I solved the next exercises having two solutions: https://www.hackerrank.com/challenges/reverse-a-doubly-linked-list
First (non-recursive):
/*
Insert Node at the end of a linked list
head pointer input could be NULL as well for empty list
Node is defined as
class Node {
int data;
Node next;
Node prev;
}
*/
Node Reverse(Node head) {
if (head == null) return null;
Node current = head;
while (current.next != null) {
Node temp = current.next;
current.next = current.prev;
current.prev = temp;
current = temp;
}
current.next = current.prev;
current.prev = null;
return current;
}
Second algorithm (recursive):
/*
Insert Node at the end of a linked list
head pointer input could be NULL as well for empty list
Node is defined as
class Node {
int data;
Node next;
Node prev;
}
*/
Node Reverse(Node head) {
if (head.next == null) {
head.next = head.prev;
head.prev = null;
return head;
}
Node newHead = Reverse(head.next);
Node temp = head.next;
head.next = head.prev;
head.prev = temp;
return newHead;
}
According to the book, the solution must be O(n). I guess using recursive solution is more elegant but maybe I'm wrong. Can you help to determine the space and time complexity of these two algoritms, or in your, which is better in performance?

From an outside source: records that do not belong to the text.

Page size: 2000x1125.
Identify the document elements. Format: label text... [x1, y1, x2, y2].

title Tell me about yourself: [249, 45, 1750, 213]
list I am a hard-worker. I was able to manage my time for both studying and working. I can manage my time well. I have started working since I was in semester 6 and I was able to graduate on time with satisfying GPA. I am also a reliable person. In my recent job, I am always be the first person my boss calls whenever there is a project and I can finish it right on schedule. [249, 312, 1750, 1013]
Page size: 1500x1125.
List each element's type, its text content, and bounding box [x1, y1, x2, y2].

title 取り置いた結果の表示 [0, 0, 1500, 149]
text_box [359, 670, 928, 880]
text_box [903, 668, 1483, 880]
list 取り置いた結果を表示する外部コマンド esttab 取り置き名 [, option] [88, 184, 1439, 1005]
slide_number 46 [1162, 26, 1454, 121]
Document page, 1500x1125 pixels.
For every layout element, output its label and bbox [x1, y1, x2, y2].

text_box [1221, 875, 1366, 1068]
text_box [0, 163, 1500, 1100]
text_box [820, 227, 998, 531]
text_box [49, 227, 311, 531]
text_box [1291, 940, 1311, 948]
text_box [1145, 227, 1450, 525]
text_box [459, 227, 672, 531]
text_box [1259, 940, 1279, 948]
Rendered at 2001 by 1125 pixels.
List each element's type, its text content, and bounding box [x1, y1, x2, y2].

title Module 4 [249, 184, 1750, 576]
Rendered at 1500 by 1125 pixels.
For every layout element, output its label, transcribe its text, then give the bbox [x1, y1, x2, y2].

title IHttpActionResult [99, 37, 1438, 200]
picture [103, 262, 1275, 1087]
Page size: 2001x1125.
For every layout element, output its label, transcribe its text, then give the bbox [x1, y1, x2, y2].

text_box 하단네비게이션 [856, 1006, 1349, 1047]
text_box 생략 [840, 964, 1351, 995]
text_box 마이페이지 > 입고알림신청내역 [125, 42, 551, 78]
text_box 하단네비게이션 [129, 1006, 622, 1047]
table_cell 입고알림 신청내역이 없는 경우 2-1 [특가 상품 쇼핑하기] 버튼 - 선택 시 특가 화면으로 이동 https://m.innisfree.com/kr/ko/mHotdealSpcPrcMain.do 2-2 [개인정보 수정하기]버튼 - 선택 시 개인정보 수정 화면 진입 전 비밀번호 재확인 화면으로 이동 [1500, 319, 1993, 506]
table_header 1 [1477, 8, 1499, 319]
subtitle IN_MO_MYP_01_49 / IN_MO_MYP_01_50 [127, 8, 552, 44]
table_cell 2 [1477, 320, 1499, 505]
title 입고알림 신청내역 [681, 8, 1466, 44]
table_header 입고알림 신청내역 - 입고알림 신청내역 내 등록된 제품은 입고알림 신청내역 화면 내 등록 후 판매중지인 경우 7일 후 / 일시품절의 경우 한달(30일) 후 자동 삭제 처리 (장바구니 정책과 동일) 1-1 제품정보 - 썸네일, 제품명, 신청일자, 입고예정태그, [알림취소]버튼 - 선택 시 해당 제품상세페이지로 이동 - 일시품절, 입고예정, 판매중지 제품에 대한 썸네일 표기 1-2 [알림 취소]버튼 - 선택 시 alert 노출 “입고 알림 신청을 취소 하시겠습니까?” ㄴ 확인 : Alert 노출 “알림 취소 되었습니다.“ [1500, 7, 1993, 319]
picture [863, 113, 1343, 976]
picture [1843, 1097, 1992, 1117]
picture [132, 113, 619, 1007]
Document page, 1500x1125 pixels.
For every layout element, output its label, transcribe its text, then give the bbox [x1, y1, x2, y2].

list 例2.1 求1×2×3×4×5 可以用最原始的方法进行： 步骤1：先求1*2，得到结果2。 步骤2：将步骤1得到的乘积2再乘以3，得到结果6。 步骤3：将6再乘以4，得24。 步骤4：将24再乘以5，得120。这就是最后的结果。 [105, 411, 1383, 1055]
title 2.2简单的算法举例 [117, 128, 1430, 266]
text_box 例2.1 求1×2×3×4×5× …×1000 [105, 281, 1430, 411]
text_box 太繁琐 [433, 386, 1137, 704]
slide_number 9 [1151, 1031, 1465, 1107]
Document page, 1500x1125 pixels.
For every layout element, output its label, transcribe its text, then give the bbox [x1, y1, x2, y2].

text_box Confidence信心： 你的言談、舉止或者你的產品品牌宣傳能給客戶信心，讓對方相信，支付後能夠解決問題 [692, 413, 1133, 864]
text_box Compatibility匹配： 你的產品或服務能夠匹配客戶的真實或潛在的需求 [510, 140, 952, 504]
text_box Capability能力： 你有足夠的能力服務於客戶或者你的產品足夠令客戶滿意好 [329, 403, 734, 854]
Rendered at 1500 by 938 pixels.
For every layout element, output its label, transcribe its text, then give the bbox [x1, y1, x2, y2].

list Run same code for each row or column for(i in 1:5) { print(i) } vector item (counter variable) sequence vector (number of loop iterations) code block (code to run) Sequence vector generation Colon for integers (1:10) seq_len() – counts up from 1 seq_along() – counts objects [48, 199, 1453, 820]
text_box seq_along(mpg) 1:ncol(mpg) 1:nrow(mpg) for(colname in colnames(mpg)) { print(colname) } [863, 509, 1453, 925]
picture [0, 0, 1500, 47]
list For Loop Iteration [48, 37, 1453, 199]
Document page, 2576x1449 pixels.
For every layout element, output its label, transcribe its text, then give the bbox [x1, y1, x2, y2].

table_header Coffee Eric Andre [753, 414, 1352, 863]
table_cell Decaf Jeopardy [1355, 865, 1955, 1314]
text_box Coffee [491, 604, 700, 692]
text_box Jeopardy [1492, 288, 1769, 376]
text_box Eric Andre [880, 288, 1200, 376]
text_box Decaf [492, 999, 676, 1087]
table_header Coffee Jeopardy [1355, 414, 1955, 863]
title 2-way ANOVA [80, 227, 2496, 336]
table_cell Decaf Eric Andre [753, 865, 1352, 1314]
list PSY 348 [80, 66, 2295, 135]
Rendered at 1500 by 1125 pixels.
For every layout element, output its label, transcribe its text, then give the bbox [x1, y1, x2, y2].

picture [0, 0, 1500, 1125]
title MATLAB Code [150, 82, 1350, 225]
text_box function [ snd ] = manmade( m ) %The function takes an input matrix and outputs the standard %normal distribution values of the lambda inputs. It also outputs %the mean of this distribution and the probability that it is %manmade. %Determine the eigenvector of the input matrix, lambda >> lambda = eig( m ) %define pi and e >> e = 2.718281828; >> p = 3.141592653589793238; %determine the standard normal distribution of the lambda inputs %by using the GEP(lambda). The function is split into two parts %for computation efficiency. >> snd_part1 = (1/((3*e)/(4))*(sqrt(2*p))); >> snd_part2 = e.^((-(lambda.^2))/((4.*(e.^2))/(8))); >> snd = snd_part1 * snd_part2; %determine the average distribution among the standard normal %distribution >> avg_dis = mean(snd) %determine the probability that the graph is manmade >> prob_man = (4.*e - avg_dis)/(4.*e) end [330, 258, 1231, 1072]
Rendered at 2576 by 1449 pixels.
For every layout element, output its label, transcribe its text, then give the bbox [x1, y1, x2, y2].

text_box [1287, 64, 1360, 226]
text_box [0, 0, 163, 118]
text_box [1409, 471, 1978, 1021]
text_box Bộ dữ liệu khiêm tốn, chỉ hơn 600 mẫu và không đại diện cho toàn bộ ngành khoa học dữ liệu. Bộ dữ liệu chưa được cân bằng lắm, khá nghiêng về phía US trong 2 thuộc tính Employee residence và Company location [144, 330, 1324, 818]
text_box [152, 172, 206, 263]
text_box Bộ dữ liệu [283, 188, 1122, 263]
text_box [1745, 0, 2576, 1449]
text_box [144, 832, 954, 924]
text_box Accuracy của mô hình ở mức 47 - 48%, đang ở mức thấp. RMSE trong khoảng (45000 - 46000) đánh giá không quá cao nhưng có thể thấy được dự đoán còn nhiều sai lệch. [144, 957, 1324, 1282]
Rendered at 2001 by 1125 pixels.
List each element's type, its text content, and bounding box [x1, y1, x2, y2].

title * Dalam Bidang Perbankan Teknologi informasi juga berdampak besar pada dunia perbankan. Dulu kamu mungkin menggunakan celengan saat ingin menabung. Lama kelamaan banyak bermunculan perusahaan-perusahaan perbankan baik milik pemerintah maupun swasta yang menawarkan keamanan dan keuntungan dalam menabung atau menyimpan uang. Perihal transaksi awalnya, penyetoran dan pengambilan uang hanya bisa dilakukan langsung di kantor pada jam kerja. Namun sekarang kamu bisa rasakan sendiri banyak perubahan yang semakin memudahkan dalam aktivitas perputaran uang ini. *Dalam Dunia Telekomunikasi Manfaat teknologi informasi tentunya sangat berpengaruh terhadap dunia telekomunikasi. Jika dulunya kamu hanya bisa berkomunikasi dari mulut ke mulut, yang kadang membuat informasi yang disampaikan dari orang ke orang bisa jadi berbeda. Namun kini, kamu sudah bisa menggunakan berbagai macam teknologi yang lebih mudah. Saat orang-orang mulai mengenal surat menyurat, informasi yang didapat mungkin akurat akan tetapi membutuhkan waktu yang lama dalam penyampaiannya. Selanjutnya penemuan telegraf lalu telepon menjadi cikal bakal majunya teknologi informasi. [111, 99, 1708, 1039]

The question is a bit unclear, both solutions seem to be O(n) in both time and space. Although you could probably remove the special cases and make Torvalds happy. Something like:
Node Reverse(Node head) {
if (head == null) return null;
Node current = head;
while (current != null) {
Node temp = current.next;
current.next = current.prev;
current.prev = temp;
current = temp;
}
return current;
}
Node Reverse(Node head) {
Node temp = head.next;
head.next = head.prev;
head.prev = temp;
return temp==null?head:Reverse(temp);
}
I have not tested these, use them as inspiration only. (Also the recursive will nullpointer if head is null in the beginning).